The Fashion Research Collection is excited to be a part of the following upcoming events: 

Costume Society of America: Midwestern Symposium.

THE FABRIC OF CRIME
Date: TBD

Conference Location
Toronto Metropolitan University

Black and white mugshot of Kate Leigh smiling at the camera beside a full body photograph of her in a dark coloured dress and big hat.

Kate Leigh, “Queen of the Underworld” 2 July 1930. Special Photograph #D94. New South Wales Police Forensic Photography Archive, Sydney Living Museums.

Black & white mugshot of Sidney Kelly in a suit looking at the camera & a full body photograph of him with a hat and holding a cigarette

Sidney ‘Kicker’ Kelly, 25 June 1924. Special Photograph #1266. New South Wales Police Forensic Photography Archive, Sydney Living Museums.
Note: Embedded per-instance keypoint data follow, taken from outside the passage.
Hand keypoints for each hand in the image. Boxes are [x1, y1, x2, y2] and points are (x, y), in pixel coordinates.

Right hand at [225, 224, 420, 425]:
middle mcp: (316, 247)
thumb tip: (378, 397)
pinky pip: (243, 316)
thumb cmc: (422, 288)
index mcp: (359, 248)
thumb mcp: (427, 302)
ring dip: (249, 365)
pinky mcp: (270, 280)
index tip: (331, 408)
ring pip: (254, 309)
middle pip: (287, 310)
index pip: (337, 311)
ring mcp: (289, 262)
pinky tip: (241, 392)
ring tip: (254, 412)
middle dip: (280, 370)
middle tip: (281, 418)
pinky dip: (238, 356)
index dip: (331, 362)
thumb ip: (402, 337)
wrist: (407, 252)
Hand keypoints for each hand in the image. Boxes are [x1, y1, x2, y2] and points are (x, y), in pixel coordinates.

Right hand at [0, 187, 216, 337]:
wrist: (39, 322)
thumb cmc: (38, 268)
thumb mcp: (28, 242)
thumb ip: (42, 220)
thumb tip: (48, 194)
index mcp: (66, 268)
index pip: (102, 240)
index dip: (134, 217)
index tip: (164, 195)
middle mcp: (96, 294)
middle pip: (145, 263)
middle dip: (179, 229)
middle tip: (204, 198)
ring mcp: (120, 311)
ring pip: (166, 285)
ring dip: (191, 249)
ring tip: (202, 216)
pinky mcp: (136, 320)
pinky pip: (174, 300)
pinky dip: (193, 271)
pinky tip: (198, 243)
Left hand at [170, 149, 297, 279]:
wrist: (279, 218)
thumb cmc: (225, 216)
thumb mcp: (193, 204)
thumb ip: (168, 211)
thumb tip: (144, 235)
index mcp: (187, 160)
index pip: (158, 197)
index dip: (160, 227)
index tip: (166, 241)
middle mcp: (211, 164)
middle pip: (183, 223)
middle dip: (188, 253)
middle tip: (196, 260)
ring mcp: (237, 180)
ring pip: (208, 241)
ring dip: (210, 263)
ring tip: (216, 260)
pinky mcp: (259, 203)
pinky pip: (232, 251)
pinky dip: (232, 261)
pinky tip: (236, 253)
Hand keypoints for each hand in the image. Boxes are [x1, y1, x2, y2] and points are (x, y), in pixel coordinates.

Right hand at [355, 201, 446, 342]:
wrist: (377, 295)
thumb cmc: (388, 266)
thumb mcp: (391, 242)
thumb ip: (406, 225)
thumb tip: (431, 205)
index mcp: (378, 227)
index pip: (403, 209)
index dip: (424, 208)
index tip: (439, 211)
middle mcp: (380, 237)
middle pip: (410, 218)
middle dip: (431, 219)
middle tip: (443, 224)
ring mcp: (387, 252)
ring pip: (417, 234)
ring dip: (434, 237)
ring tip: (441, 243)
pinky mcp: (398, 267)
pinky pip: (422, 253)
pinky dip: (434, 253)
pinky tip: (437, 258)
In Jo Turney’s recent edited volume Fashion Crimes (Bloomsbury 2019), she opens an investigation into the possible connections between clothing and crime in contemporary society. The contents include everything from the criminalization of hoodies to the Japanese “schoolgirl delinquent” look. Yet research into the history of crime and dress also reveals many longstanding links. The word clue comes from the historical language of textiles—a clue, from the late Middle English “clew,” was “a ball of thread”; hence one used to guide a person out of a labyrinth” (OED, 2015). Looking at dress either historically or today, this conference seeks to “re-dress” perspectives on crime and bring clothing into the dialogue.
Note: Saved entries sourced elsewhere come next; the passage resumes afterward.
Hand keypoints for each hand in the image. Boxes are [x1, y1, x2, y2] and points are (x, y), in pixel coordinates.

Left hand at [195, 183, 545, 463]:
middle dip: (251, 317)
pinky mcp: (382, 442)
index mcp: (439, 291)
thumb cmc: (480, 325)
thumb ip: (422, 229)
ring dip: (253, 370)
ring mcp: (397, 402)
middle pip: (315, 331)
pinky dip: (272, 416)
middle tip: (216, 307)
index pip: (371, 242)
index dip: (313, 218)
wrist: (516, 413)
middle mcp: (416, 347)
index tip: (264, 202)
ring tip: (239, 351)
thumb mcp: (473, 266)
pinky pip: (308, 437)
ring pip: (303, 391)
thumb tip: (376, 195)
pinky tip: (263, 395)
The conference will feature an exclusive curator’s tour of a new exhibition at the Bata Shoe Museum opening in September 2020, entitled Exhibit A. As Bonnie and Clyde and the sharp suits of Al Capone demonstrate, clothing can glamourize criminality, but we can also learn about other aspects of dress and bodily practice through the lens of crime. For example, mugshots from the New South Wales Police Forensic Photography Archive in Australia can tell us a lot about the everyday fashions of people across the social spectrum suspected of committing crimes in the 1920s and 30s.

"Clothing and how and why it is worn, like concepts of 'criminal' or 'deviant behaviour,' is fundamentally determined by unwritten social laws that are predominantly driven by the moral climate and notions of acceptability in a given culture at any specific time."